TASK DIRECTIONS
The data below holds a line containing "E. What kind" and a line containing "Sept. 00 estimated"; please quote exactly those two lines and every line between them, and nothing else.

Dataset items
_ _ _ _
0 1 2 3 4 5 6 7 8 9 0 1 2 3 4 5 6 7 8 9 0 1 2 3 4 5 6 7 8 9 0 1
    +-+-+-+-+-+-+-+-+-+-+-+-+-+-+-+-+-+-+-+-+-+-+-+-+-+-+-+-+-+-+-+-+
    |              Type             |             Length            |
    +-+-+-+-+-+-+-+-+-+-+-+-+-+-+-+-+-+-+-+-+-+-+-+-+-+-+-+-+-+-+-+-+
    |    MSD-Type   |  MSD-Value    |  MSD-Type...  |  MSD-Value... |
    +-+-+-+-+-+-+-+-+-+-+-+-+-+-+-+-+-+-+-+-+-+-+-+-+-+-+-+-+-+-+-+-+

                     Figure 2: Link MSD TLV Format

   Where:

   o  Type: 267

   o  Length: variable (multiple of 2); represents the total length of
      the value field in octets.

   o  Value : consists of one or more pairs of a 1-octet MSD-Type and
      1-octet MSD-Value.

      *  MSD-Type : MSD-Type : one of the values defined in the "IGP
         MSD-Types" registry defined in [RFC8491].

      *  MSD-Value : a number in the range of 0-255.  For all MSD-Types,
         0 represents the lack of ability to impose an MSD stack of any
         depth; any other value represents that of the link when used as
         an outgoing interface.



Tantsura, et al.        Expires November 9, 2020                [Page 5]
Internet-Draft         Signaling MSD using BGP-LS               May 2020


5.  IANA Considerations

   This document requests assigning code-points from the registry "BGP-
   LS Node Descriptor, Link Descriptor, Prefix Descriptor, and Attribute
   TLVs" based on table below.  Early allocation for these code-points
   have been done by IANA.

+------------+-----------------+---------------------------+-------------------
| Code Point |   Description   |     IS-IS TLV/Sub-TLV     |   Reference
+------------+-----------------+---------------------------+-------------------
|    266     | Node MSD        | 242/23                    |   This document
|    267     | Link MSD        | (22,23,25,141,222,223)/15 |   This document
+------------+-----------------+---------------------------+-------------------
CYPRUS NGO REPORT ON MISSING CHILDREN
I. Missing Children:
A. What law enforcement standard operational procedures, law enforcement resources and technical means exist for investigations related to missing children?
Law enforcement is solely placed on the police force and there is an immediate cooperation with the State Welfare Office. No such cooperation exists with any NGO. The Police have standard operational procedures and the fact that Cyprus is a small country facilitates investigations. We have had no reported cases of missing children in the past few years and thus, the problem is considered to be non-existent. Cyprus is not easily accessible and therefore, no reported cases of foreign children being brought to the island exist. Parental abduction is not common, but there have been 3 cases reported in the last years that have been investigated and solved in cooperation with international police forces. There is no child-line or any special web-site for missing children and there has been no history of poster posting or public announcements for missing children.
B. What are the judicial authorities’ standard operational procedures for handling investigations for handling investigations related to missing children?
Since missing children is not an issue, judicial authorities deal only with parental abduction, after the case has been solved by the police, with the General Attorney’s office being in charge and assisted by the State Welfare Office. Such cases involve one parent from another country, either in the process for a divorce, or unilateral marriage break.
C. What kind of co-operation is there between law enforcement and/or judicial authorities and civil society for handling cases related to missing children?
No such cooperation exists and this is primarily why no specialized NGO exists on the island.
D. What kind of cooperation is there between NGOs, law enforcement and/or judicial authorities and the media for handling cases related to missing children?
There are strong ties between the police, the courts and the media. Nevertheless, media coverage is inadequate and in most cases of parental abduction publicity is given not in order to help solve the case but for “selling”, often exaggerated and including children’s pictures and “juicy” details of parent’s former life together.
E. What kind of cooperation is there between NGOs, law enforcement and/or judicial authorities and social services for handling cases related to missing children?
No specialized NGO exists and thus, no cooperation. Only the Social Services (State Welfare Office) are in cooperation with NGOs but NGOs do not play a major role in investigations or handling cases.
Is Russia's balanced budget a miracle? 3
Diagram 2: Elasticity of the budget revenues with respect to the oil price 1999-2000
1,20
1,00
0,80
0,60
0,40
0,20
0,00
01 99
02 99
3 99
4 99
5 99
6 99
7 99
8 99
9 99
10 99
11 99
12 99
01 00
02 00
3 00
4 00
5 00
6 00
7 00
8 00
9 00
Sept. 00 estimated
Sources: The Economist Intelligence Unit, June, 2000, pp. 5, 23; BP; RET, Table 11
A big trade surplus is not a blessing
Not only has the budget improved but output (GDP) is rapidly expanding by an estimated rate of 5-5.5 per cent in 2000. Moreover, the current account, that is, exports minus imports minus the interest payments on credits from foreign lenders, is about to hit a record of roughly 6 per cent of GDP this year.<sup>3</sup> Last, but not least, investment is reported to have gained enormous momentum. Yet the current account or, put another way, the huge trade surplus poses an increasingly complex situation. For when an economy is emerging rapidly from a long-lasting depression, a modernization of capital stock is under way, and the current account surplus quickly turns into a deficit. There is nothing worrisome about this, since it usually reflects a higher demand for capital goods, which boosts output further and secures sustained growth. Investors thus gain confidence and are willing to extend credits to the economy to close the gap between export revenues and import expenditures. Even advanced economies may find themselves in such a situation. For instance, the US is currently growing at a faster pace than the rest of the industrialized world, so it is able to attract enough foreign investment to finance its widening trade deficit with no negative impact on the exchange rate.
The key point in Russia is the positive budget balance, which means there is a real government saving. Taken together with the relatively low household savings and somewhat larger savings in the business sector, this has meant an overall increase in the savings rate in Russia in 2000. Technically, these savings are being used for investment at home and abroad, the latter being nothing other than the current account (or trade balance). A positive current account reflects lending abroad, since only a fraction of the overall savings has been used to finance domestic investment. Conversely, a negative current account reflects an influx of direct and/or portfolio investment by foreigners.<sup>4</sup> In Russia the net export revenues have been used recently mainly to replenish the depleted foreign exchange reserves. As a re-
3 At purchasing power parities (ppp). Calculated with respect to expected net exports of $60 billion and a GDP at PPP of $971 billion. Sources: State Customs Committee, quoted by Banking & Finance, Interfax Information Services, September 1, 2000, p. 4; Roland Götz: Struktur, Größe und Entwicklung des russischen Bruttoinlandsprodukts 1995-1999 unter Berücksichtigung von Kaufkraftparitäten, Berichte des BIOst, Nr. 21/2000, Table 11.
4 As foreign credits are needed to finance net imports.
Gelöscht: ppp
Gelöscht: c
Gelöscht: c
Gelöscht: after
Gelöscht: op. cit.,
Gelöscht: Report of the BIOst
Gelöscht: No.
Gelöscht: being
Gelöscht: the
_ _ _ _
REPLY TO THE EXERCISE
E. What kind of cooperation is there between NGOs, law enforcement and/or judicial authorities and social services for handling cases related to missing children?
No specialized NGO exists and thus, no cooperation. Only the Social Services (State Welfare Office) are in cooperation with NGOs but NGOs do not play a major role in investigations or handling cases.
Is Russia's balanced budget a miracle? 3
Diagram 2: Elasticity of the budget revenues with respect to the oil price 1999-2000
1,20
1,00
0,80
0,60
0,40
0,20
0,00
01 99
02 99
3 99
4 99
5 99
6 99
7 99
8 99
9 99
10 99
11 99
12 99
01 00
02 00
3 00
4 00
5 00
6 00
7 00
8 00
9 00
Sept. 00 estimated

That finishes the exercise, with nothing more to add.